» **What you are asked to do**
Take the records below and retype them line by line, from the first line through the one containing "to lake model."; stop there.

Saved entries
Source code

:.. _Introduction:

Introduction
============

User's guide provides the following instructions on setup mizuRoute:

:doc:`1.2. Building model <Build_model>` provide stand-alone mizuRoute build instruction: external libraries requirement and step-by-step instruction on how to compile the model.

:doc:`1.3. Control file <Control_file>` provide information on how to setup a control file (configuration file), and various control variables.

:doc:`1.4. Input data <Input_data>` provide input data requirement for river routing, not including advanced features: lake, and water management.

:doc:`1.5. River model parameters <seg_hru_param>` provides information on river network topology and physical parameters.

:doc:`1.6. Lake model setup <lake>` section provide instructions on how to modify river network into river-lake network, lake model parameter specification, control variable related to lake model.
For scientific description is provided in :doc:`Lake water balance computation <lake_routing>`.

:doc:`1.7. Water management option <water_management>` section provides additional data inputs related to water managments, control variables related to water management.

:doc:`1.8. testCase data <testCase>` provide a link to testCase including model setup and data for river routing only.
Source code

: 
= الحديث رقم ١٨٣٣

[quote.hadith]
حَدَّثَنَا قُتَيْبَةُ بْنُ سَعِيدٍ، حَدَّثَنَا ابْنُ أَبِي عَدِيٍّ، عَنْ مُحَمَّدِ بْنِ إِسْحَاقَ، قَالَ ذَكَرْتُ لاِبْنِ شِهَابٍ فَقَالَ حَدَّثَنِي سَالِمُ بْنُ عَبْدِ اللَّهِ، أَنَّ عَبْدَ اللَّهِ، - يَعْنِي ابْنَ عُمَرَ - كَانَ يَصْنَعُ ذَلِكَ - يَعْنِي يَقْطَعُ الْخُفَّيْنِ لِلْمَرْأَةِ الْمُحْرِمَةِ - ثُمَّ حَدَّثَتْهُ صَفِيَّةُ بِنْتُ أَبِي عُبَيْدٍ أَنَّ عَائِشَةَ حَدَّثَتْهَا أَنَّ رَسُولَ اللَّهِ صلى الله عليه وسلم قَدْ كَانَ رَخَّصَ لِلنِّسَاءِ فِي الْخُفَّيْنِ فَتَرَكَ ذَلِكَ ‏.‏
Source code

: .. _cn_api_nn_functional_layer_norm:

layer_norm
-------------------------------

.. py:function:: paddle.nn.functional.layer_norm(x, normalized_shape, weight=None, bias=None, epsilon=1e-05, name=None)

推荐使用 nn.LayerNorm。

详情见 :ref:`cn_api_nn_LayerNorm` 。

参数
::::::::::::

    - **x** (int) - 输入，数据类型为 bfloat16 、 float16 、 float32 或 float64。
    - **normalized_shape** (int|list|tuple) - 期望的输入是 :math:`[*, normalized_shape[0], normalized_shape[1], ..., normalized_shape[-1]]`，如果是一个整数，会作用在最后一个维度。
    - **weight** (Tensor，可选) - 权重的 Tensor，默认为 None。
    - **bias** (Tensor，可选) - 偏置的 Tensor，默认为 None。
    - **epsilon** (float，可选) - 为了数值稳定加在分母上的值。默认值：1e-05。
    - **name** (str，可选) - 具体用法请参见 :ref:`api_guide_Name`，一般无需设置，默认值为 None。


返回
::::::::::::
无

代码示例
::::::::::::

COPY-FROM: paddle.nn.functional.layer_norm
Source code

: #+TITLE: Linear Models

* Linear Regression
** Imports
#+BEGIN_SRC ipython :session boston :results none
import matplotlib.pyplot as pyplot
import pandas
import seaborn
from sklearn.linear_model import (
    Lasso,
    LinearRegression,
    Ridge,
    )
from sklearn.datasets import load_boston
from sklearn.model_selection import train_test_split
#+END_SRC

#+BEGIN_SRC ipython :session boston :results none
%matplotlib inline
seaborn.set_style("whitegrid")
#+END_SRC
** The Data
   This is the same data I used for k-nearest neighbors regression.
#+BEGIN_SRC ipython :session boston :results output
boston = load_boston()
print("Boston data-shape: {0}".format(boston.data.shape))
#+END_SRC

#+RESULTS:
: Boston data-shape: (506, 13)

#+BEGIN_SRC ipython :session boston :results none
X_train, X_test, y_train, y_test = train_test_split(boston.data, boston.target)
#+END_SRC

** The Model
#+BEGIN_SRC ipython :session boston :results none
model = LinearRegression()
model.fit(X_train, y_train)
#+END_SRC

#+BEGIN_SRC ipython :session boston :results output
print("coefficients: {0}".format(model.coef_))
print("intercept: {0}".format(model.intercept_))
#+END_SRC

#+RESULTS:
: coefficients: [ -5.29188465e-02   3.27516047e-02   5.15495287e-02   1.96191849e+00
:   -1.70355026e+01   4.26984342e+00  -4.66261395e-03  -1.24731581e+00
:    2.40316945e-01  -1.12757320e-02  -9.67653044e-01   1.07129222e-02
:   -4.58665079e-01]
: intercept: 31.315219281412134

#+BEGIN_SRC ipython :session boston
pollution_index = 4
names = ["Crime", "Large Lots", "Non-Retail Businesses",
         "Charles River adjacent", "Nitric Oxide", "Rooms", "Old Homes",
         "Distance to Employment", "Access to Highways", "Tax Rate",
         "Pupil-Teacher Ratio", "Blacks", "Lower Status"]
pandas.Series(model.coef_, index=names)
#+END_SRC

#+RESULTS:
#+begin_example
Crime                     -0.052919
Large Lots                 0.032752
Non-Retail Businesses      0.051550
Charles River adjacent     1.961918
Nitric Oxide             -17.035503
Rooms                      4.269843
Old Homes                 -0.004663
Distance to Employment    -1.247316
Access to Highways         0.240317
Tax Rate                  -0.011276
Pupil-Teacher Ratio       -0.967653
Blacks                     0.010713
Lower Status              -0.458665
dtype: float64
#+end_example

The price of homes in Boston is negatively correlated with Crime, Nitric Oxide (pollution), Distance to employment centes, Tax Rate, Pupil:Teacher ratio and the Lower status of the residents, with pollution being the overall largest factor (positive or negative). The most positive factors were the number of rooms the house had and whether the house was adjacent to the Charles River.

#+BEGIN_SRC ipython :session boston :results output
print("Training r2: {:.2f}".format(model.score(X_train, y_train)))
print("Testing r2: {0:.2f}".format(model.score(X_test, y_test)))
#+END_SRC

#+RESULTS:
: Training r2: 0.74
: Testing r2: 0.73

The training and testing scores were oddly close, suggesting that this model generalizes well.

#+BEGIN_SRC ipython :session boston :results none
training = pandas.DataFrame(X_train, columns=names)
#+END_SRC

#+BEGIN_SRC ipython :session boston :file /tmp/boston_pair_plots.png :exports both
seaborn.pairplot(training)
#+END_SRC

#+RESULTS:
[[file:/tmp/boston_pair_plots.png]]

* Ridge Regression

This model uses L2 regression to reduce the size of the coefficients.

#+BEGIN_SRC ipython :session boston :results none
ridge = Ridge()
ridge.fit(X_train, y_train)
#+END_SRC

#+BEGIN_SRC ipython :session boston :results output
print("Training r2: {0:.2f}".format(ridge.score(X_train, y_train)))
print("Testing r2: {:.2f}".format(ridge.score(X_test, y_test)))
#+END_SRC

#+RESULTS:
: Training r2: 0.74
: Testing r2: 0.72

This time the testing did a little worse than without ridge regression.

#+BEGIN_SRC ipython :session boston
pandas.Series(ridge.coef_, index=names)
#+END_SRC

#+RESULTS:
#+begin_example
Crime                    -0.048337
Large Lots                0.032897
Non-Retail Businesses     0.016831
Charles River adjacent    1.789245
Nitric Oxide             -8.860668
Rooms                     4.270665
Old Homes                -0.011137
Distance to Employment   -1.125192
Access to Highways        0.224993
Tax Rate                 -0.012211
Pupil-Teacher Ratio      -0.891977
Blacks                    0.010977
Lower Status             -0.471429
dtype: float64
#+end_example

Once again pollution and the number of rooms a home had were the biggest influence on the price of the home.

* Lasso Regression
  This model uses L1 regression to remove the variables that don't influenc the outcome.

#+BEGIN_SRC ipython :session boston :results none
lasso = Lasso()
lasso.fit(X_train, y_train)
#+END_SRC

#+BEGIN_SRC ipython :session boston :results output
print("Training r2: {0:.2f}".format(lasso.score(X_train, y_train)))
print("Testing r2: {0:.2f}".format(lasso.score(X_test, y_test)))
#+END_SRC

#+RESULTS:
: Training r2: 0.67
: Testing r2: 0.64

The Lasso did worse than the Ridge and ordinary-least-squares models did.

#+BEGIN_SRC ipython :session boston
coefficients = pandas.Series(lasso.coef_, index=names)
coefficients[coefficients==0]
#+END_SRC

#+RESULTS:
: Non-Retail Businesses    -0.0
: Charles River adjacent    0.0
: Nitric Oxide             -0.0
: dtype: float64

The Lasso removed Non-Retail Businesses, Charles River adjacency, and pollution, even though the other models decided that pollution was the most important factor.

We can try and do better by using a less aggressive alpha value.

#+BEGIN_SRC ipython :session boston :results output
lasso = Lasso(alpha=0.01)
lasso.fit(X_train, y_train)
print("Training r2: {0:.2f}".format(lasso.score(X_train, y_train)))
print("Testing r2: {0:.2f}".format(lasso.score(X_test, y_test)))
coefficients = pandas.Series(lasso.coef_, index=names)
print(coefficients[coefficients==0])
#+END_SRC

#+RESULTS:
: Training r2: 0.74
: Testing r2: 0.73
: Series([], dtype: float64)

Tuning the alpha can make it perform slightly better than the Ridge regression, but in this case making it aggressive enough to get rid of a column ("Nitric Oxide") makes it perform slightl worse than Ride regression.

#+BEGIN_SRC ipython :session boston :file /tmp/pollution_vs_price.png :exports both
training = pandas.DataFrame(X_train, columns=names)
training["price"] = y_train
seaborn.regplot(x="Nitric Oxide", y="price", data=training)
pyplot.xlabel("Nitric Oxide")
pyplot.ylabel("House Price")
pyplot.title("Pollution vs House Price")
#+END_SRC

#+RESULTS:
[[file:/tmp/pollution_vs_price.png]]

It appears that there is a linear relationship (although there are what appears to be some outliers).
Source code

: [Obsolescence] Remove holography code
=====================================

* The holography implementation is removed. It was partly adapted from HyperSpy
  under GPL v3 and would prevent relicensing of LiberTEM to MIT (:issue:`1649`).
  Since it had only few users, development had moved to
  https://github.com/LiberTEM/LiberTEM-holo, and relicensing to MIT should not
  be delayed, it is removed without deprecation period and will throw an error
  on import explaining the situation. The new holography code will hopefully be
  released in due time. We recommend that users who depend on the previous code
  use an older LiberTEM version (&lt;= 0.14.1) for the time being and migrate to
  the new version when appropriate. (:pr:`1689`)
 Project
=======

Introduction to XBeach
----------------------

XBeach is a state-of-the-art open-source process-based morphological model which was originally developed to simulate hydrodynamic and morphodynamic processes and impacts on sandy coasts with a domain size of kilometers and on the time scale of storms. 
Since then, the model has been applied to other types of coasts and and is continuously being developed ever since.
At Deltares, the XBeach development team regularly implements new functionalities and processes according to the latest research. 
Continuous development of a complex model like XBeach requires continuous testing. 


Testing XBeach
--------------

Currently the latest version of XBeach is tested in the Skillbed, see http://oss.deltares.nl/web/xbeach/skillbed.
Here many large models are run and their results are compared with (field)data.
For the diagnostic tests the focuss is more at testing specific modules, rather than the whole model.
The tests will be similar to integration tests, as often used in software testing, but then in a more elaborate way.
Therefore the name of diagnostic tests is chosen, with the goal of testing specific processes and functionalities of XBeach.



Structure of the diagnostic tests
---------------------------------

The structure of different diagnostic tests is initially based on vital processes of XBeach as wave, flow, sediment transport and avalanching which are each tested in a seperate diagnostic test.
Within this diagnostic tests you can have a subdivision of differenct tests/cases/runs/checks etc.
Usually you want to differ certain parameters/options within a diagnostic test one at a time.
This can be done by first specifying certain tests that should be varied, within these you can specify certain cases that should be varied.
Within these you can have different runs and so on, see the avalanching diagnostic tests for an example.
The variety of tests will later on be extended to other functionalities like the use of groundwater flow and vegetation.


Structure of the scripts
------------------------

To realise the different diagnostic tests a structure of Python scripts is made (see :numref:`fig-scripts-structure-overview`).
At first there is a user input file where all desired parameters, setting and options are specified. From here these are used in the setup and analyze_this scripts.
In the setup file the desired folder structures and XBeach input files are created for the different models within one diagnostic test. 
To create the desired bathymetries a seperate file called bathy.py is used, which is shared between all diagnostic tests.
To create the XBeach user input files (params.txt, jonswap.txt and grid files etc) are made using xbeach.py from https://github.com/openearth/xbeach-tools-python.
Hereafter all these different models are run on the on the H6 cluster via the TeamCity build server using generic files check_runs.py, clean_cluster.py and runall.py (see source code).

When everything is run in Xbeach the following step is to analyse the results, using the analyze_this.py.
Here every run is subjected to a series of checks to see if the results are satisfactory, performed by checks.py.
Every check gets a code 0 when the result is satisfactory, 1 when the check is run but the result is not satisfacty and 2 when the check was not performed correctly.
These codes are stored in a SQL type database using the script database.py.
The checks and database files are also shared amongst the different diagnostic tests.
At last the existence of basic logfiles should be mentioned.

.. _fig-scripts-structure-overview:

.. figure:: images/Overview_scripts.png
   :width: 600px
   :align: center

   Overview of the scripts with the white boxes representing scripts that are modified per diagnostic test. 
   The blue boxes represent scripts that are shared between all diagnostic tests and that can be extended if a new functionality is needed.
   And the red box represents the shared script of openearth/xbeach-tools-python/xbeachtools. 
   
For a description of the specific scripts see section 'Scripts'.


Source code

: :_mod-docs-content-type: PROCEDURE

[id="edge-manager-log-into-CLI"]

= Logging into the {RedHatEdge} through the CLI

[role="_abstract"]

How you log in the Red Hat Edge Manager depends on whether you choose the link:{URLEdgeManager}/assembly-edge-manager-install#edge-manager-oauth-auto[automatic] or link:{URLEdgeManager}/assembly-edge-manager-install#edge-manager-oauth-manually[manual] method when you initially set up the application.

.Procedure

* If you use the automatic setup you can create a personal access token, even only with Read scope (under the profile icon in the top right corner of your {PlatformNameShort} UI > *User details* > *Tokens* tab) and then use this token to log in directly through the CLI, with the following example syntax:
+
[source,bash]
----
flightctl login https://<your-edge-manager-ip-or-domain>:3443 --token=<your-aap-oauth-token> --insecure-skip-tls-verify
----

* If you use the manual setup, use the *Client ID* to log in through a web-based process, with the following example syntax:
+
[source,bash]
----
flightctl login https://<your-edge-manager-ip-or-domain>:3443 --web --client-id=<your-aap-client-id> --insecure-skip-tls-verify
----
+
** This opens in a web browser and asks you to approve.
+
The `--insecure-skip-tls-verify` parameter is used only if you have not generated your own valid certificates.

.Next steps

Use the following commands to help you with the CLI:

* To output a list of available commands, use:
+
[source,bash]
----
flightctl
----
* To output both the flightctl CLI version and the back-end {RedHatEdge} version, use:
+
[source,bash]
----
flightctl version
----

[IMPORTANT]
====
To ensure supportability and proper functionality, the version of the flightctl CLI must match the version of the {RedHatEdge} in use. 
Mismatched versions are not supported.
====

» **Response for this exercise**
Source code

:.. _Introduction:

Introduction
============

User's guide provides the following instructions on setup mizuRoute:

:doc:`1.2. Building model <Build_model>` provide stand-alone mizuRoute build instruction: external libraries requirement and step-by-step instruction on how to compile the model.

:doc:`1.3. Control file <Control_file>` provide information on how to setup a control file (configuration file), and various control variables.

:doc:`1.4. Input data <Input_data>` provide input data requirement for river routing, not including advanced features: lake, and water management.

:doc:`1.5. River model parameters <seg_hru_param>` provides information on river network topology and physical parameters.

:doc:`1.6. Lake model setup <lake>` section provide instructions on how to modify river network into river-lake network, lake model parameter specification, control variable related to lake model.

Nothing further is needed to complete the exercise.